EXERCISE BRIEF
Pictures in the entries below are excluded; copy only the lines from the one containing "right back paw: (267, 885)" to the one containing "left back paw: (828, 164)", both included.

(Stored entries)
▽

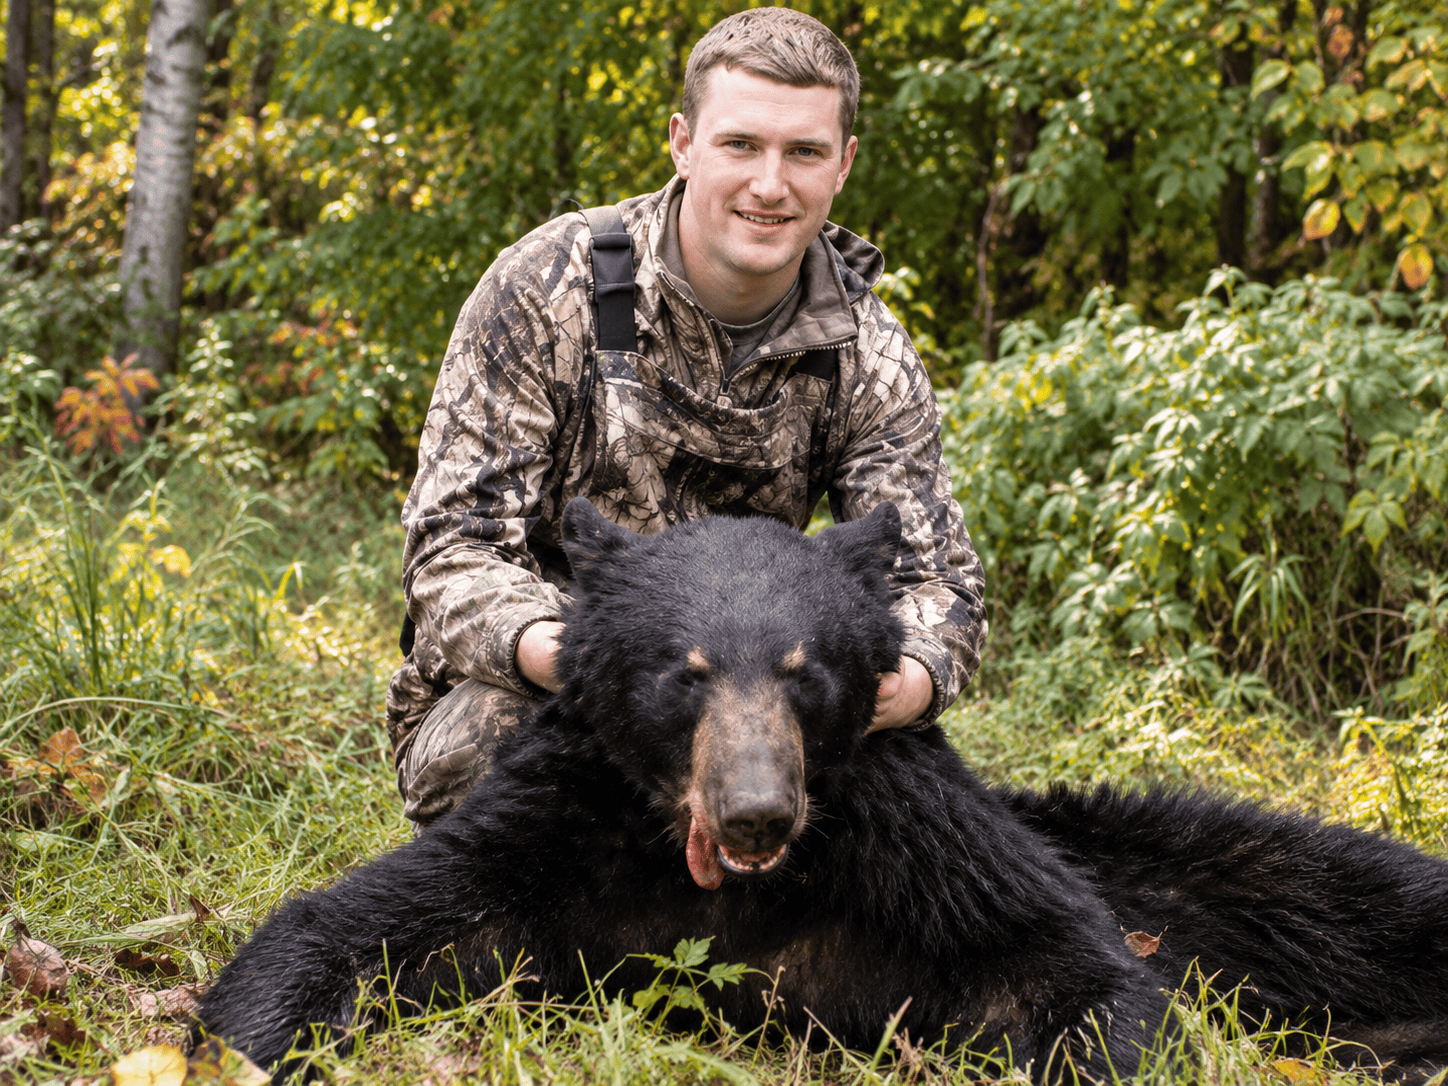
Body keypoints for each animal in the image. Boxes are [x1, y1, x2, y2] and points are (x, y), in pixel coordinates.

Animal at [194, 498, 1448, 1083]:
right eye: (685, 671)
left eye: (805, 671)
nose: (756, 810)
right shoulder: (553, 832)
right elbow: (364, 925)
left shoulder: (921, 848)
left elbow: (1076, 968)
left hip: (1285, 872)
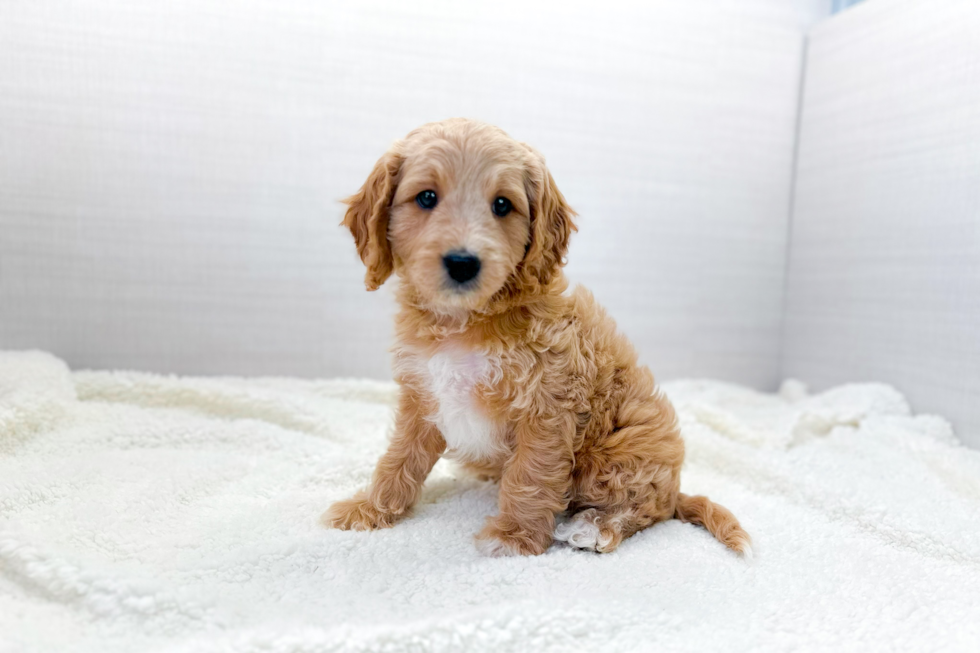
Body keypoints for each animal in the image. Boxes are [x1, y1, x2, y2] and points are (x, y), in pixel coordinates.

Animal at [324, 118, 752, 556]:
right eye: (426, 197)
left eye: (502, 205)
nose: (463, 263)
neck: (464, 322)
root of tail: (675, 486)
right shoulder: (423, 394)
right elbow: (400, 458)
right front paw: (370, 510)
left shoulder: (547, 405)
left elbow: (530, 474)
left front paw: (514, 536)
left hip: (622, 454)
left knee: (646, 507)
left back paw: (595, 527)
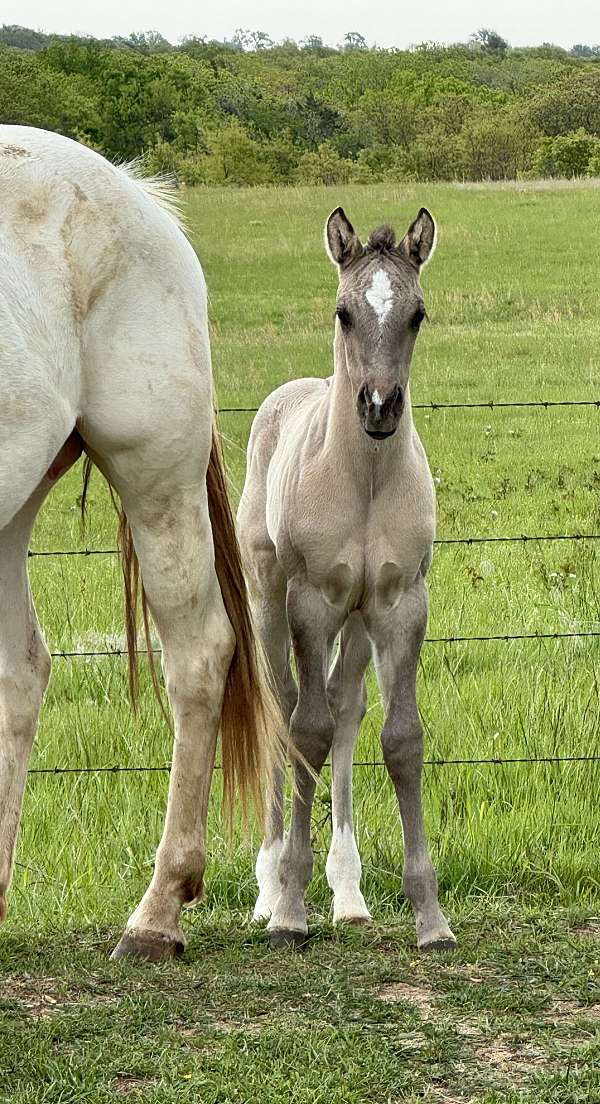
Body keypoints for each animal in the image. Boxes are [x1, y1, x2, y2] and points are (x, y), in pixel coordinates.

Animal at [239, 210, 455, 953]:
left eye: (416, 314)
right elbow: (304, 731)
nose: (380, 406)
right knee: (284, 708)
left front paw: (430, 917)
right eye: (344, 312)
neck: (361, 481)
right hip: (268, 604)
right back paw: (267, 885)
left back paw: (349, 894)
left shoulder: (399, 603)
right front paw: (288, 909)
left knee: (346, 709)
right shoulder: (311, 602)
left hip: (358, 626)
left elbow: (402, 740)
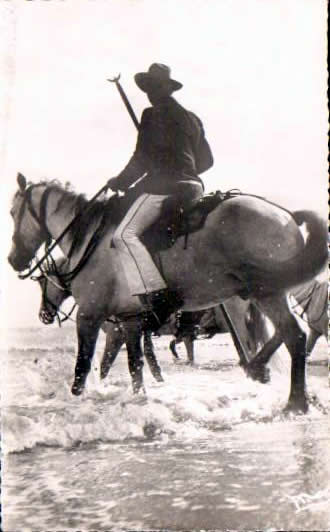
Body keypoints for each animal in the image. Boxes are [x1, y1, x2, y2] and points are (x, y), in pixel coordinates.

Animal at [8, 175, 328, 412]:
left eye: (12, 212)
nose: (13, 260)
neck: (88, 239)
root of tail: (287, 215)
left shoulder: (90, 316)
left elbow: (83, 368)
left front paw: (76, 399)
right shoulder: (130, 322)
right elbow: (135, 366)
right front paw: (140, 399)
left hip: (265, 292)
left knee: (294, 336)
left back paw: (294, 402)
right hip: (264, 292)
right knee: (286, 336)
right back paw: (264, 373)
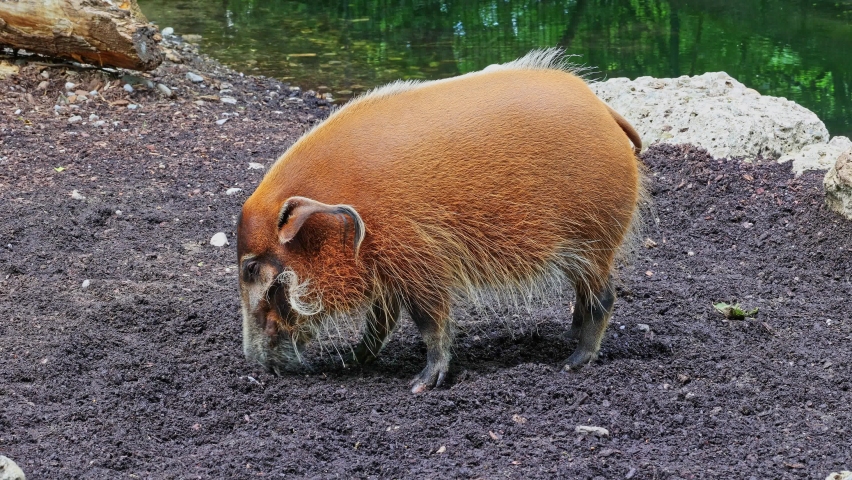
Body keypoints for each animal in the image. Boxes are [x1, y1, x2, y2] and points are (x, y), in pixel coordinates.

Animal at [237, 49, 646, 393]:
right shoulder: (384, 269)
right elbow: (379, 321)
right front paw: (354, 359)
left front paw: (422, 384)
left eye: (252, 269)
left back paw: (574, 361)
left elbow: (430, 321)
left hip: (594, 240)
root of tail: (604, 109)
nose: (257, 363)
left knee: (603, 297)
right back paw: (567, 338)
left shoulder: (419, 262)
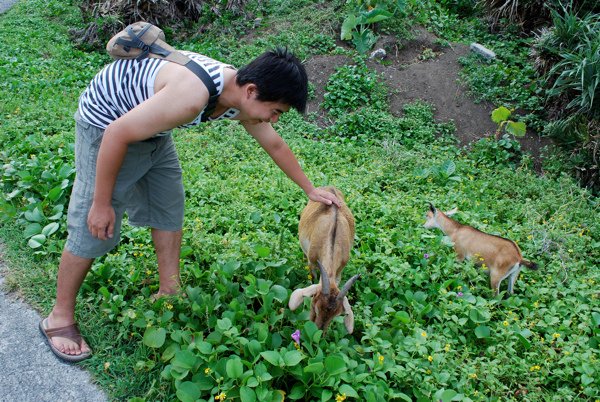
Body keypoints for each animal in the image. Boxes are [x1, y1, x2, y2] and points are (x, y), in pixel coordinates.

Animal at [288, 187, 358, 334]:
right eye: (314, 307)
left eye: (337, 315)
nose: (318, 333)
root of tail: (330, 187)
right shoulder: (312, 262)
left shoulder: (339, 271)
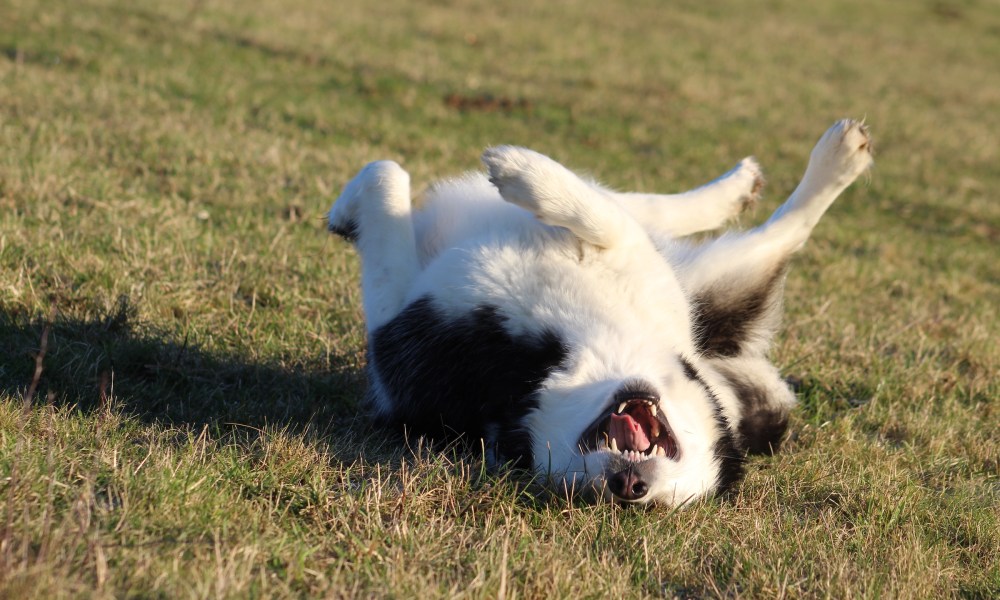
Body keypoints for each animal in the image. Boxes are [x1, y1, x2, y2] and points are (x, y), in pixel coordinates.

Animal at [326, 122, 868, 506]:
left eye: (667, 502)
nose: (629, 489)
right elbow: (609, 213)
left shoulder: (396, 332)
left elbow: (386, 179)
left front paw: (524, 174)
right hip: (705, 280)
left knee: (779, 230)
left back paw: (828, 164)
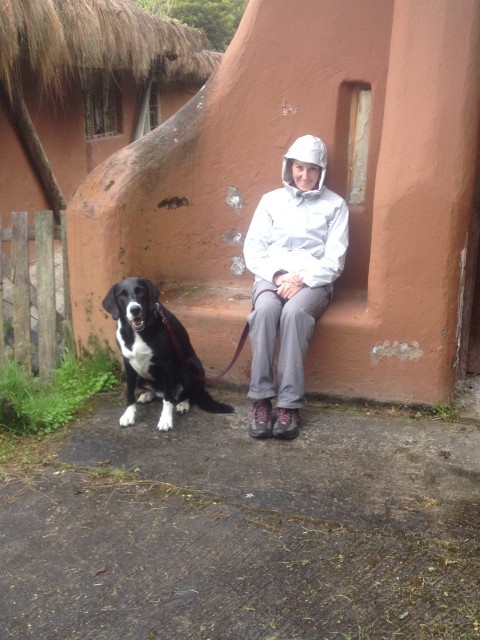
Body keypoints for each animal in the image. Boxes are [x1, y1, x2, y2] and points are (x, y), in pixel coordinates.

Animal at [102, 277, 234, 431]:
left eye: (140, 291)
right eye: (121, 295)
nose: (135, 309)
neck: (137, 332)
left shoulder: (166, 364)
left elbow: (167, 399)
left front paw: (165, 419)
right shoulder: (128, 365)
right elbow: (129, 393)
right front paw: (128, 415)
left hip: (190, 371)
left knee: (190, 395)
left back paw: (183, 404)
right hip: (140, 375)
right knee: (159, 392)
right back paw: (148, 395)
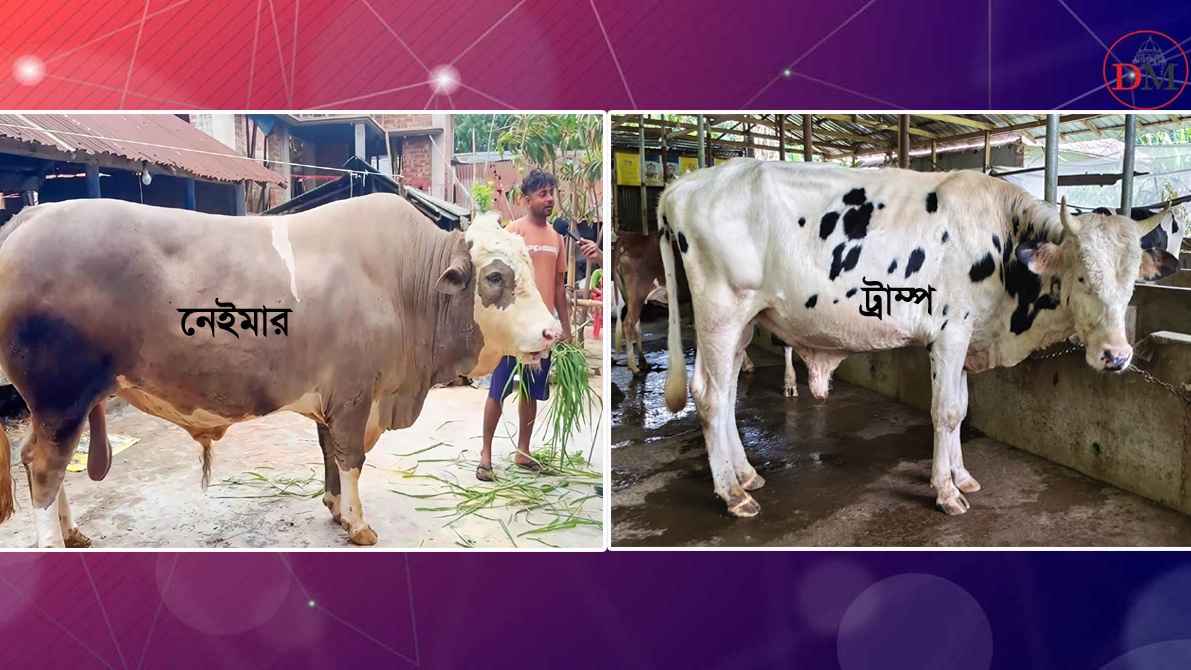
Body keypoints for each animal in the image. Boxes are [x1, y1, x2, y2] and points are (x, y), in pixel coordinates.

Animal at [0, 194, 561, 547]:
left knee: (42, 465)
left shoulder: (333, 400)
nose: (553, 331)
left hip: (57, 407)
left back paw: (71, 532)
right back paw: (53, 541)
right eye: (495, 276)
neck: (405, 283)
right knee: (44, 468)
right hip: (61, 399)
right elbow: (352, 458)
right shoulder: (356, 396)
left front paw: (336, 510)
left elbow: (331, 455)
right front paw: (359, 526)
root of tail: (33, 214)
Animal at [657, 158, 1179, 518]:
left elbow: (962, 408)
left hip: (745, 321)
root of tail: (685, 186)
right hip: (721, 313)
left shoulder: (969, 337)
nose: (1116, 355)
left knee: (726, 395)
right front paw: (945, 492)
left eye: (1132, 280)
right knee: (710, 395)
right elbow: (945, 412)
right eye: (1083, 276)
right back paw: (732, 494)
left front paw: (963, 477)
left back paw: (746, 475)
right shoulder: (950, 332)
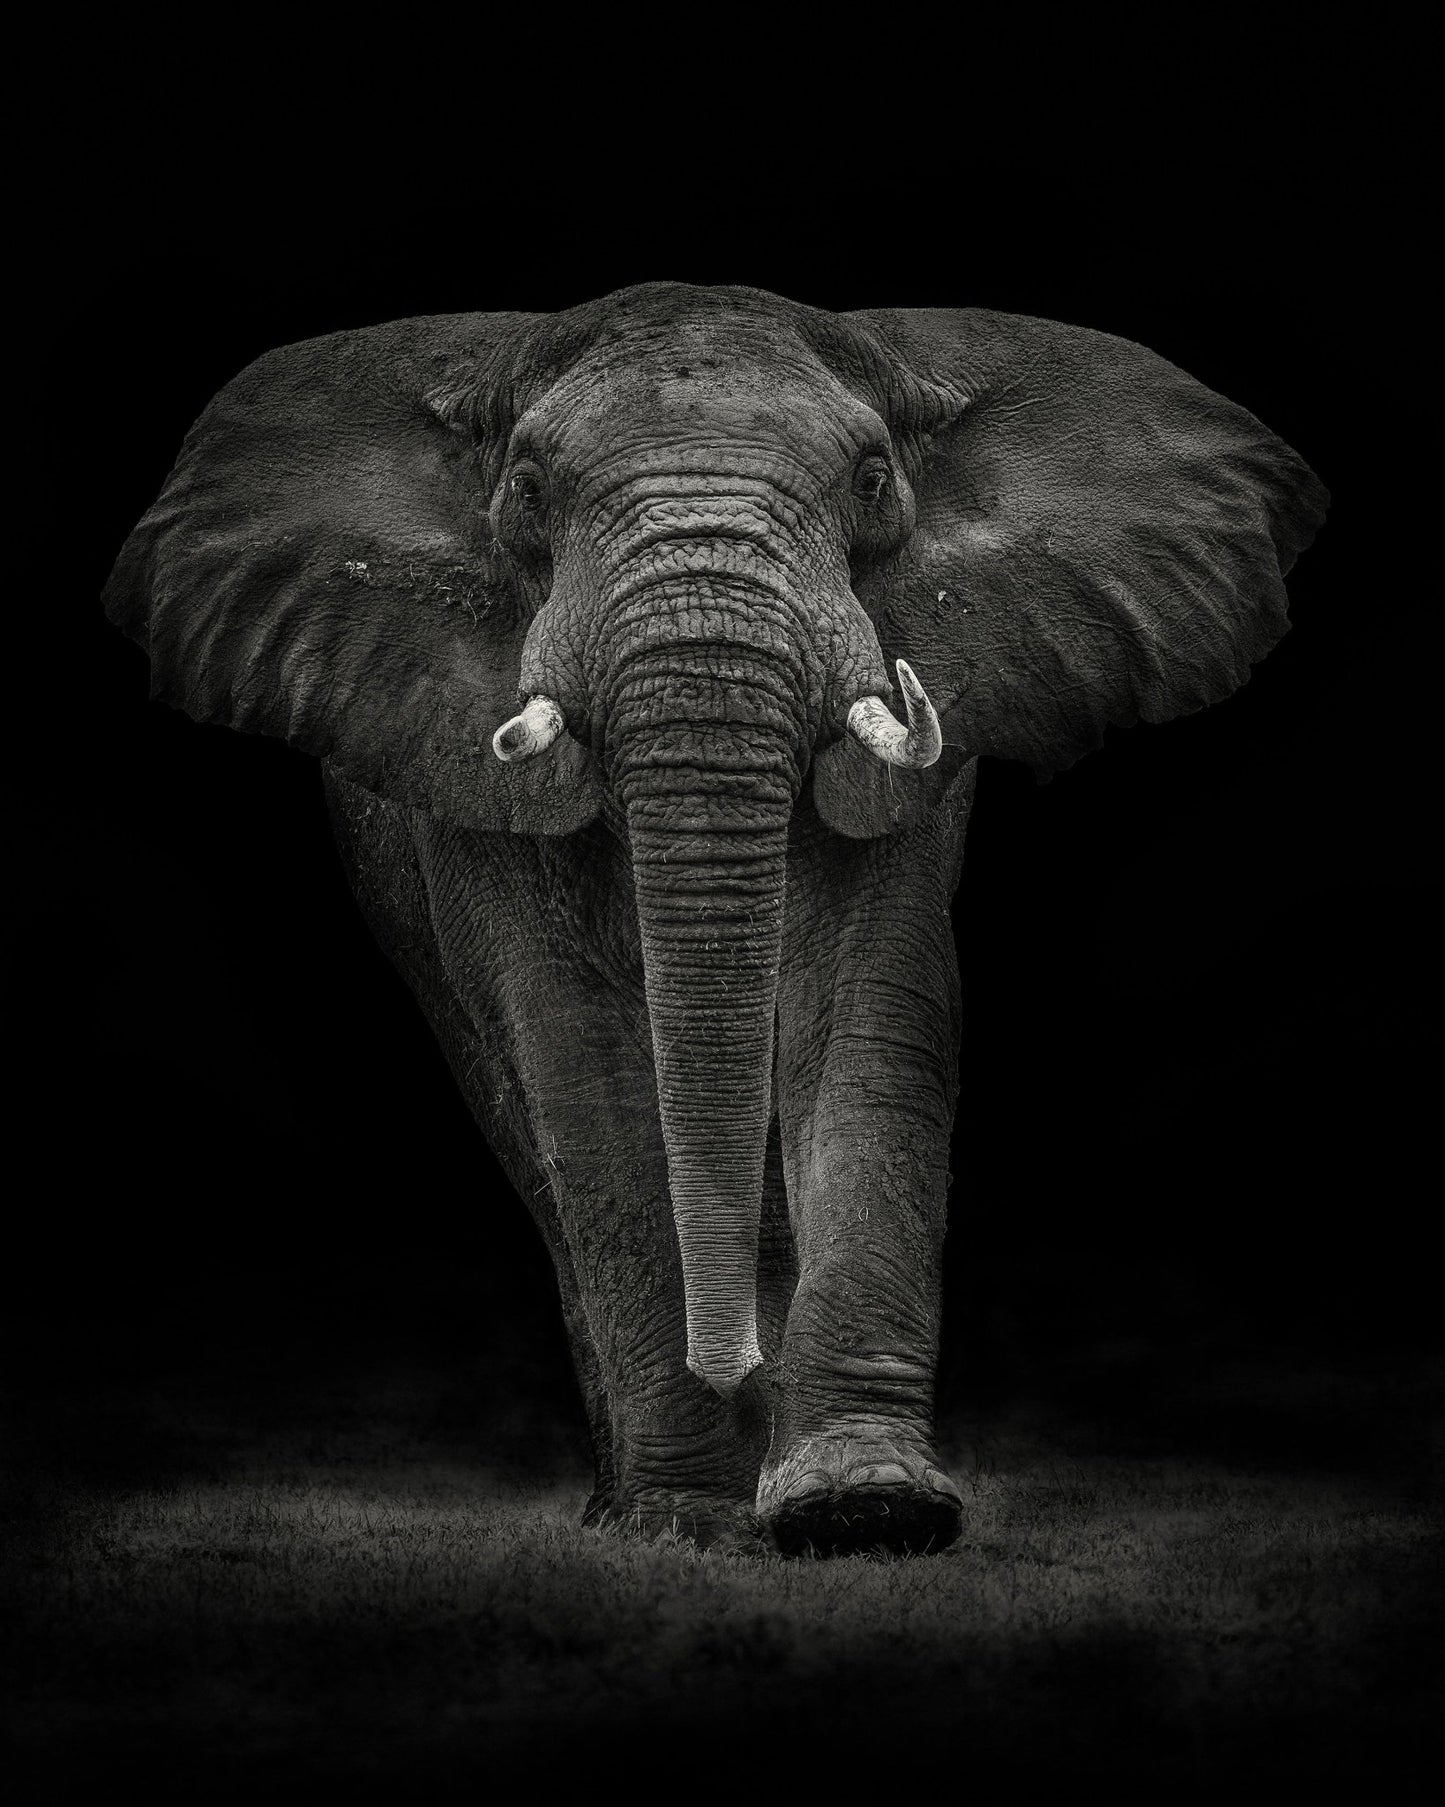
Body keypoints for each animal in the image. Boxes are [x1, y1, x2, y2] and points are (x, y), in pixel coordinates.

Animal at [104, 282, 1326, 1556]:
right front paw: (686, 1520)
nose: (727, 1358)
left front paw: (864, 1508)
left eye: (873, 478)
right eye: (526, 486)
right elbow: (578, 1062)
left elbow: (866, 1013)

△

TASK ANSWER
right back paw: (267, 885)
left back paw: (349, 894)
left shoulder: (399, 603)
right front paw: (288, 909)
left knee: (346, 709)
right shoulder: (311, 602)
left hip: (358, 626)
left elbow: (402, 740)
Body keypoints for each animal in the image. Boxes are [x1, y1, x2, y2] and points are (x, y), in pixel coordinates.

Animal at [8, 175, 328, 412]:
left eye: (12, 212)
nose: (13, 260)
neck: (88, 239)
root of tail: (287, 215)
left shoulder: (90, 316)
left elbow: (83, 368)
left front paw: (76, 399)
right shoulder: (130, 322)
right elbow: (135, 366)
right front paw: (140, 399)
left hip: (265, 292)
left knee: (294, 336)
left back paw: (294, 402)
right hip: (264, 292)
right knee: (286, 336)
right back paw: (264, 373)
Body keypoints for each animal in the image. Boxes are [x1, y1, x2, y2] and points are (x, y), in pixel coordinates.

Animal at [237, 49, 646, 393]:
right shoulder: (384, 269)
right elbow: (379, 321)
right front paw: (354, 359)
left front paw: (422, 384)
left eye: (252, 269)
left back paw: (574, 361)
left elbow: (430, 321)
left hip: (594, 240)
root of tail: (604, 109)
nose: (257, 363)
left knee: (603, 297)
right back paw: (567, 338)
left shoulder: (419, 262)
Body keypoints for each animal in the image. Boxes are [x1, y1, x2, y2] and points are (x, y), in pixel coordinates.

Animal at [288, 187, 358, 334]:
right eye: (314, 307)
left eye: (337, 315)
nose: (318, 333)
root of tail: (330, 187)
right shoulder: (312, 262)
left shoulder: (339, 271)
Body keypoints for each animal in the image. Boxes are [x1, y1, x2, y2] and points are (x, y), in pixel coordinates.

Animal at [326, 122, 868, 506]:
left eye: (667, 502)
nose: (629, 489)
right elbow: (609, 213)
left shoulder: (396, 332)
left elbow: (386, 179)
left front paw: (524, 174)
right hip: (705, 280)
left knee: (779, 230)
left back paw: (828, 164)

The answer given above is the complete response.